[Reading passage — start]

Uta-napishtim or Utnapishtim ("he has found life") was a legendary mortal king of the ancient city of Shuruppak in southern Iraq who, according to the Gilgamesh flood myth, survived the Flood by making and occupying a boat.

He is called by different names in different traditions: Ziusudra ("Life of long days", rendered Xisuthros, Ξίσουθρος in Berossus) in the earliest, Sumerian versions, later Shuruppak (after his city), Atra-hasis ("exceeding wise") in the earliest Akkadian sources, and Uta-napishtim ("he has found life") in later Akkadian sources such as the Epic of Gilgamesh. His father was the king Ubar-Tutu ("Friend of the god Tutu").

Uta-napishtim is the eighth of the antediluvian kings in Mesopotamian legend. He would have lived around 2900 BC, corresponding to the flood deposit at Shuruppak between the Jemdet Nasr and Early Dynastic levels.

In Mesopotamian narratives he is the Flood Hero, tasked by the god Enki (Akkadian Ea) to create a giant ship to be called Preserver of Life in preparation for a giant flood that will wipe out all life. The character appears in Tablet XI of the Standard Babylonian Epic of Gilgamesh, at the culmination of Gilgamesh's search for immortality. The story of Uta-napishtim has drawn scholarly comparisons due to the similarities between it and the storylines about Noah in the Book of Genesis.

== Story ==
Uta-napishtim is tasked by the god Enki to abandon his worldly possessions and create a giant ship to be called Preserver of Life. In Erra and Išum, Marduk is said to have been the originator of the flood and the Seven Sages.

The Preserver of Life was made of solid timber, so that the rays of Shamash (the sun) would not shine in, and of equal dimensions in length and width. The design of the ship was supposedly drawn on the ground by Enki, and the frame of the ark, which was made in five days, was 200 feet in length, width and height, with a floor-space of one acre. The ark interior had seven floors, each floor divided into 9 sections, finishing the ark fully on the seventh day. The entrance to the ship was sealed once everyone had boarded the ship.

[Reading passage — finish]
[Information given — start]

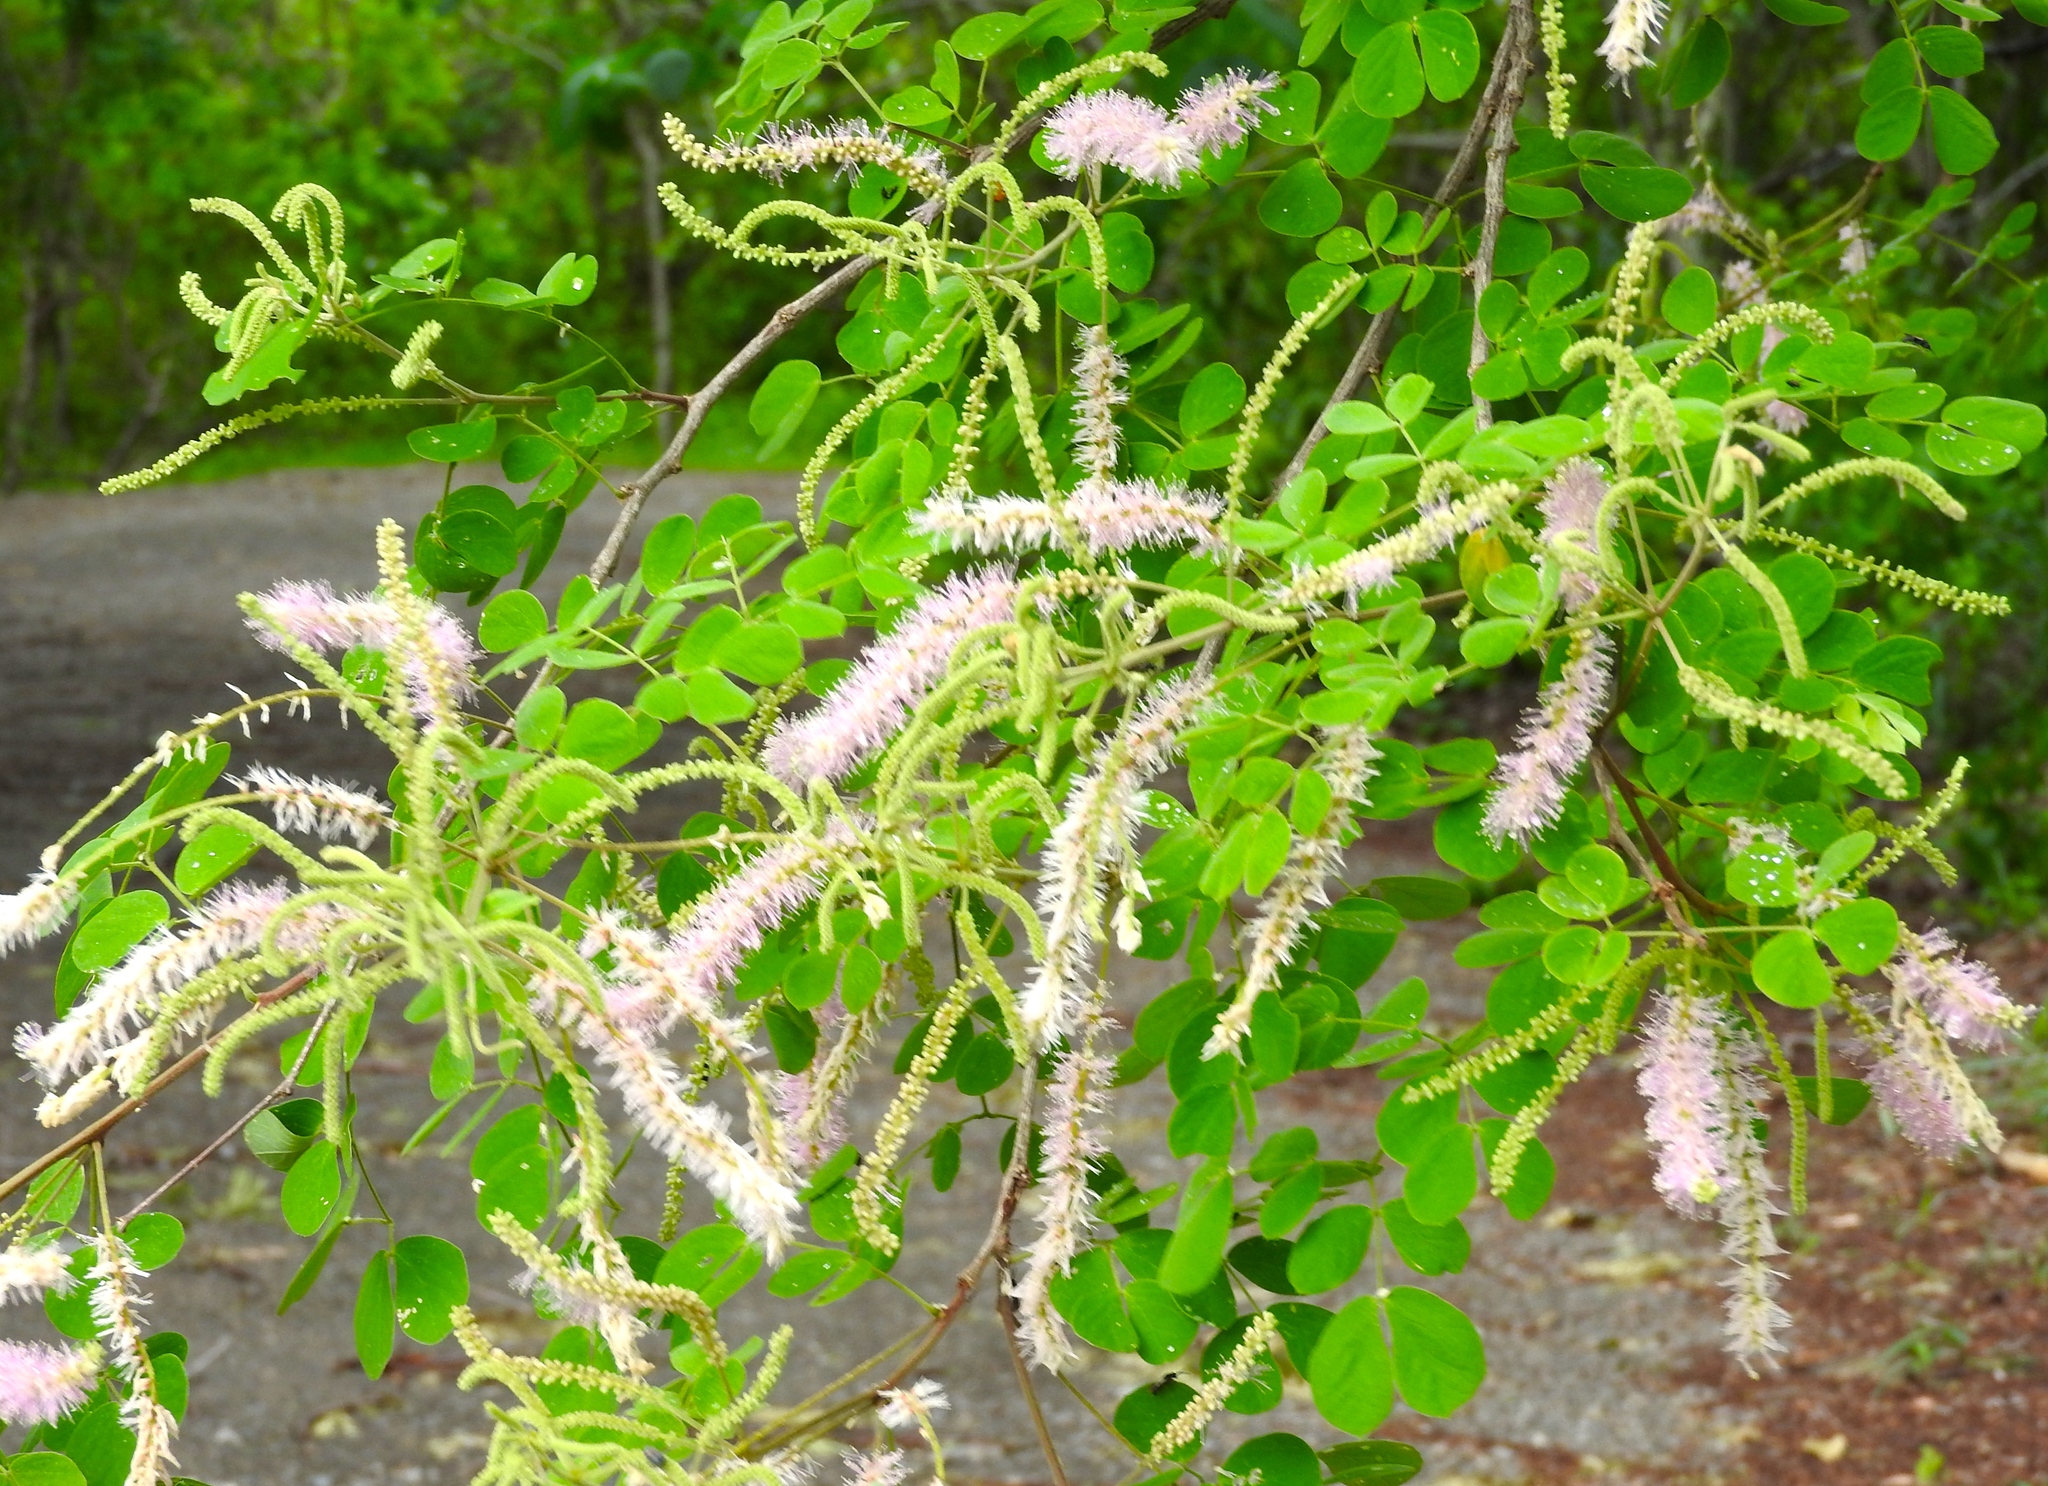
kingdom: Plantae
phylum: Tracheophyta
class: Magnoliopsida
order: Fabales
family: Fabaceae
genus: Mimosa
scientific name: Mimosa spirocarpa
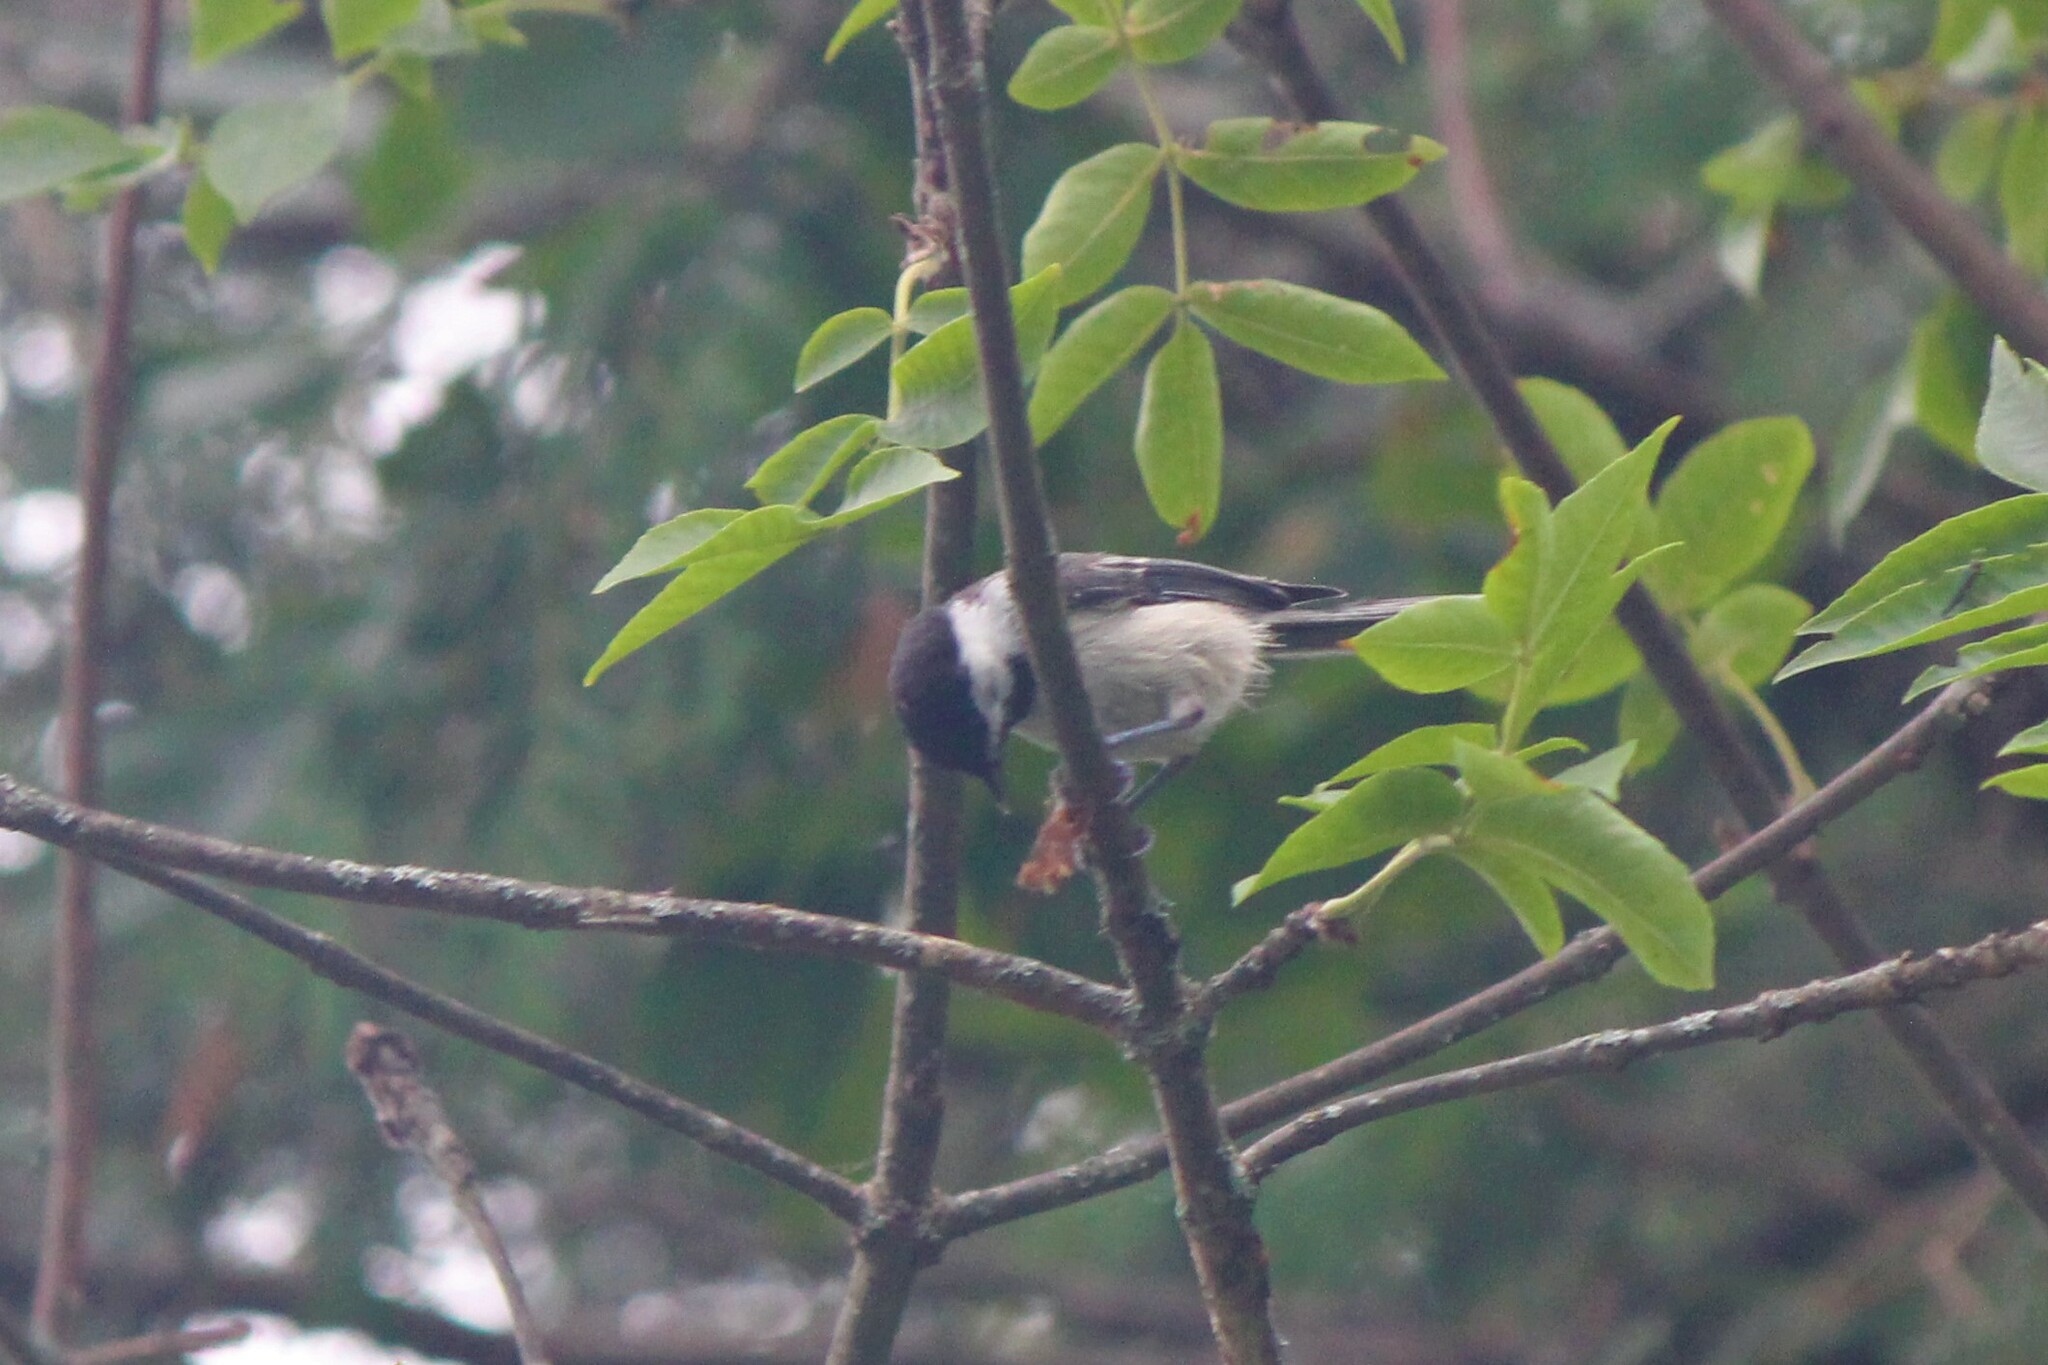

[Information given — finish]

● **What to do**
a) Copy the Uta-napishtim passage from the words "Uta-napishtim or Utnapishtim" through "occupying a boat.", changing "boat" to "vessel".
b) Extend the Uta-napishtim passage, starting after its final sentence.
The records are separate material and not part of the Uta-napishtim passage.

● **Your responses**
a)
Uta-napishtim or Utnapishtim ("he has found life") was a legendary mortal king of the ancient city of Shuruppak in southern Iraq who, according to the Gilgamesh flood myth, survived the Flood by making and occupying a vessel.

b)
He was also tasked with bringing his wife, family, and relatives along with the craftsmen of his village, baby animals, and grains. The oncoming flood would wipe out all animals and people not on the ship. After twelve days on the water, Uta-napishtim opened the hatch of his ship to look around and saw the slopes of Mount Nisir, where he rested his ship for seven days. On the seventh day, he sent a dove out to see if the water had receded, and the dove could find nothing but water, so it returned. Then he sent out a swallow, and just as before, it returned, having found nothing. Finally, Uta-napishtim sent out a raven, and the raven saw that the waters had receded, so it circled around, but did not return. Uta-napishtim then set all the animals free, and made a sacrifice to the gods.

The gods came, and because he had preserved the seed of man while remaining loyal and trusting of his gods, Uta-napishtim and his wife were given immortality, as well as a place among the heavenly gods. Enki (Ea) also claims that he did not tell "Atrahasis" (apparently referring to Uta-napishtim) about the flood, but rather that he only made a dream appear to him.

== Role in the epic ==
In the epic, overcome with the death of his friend Enkidu, the hero Gilgamesh sets out on a series of journeys to search for his ancestor Uta-napishtim (Xisouthros) who lives at the mouth of the rivers and has been given eternal life.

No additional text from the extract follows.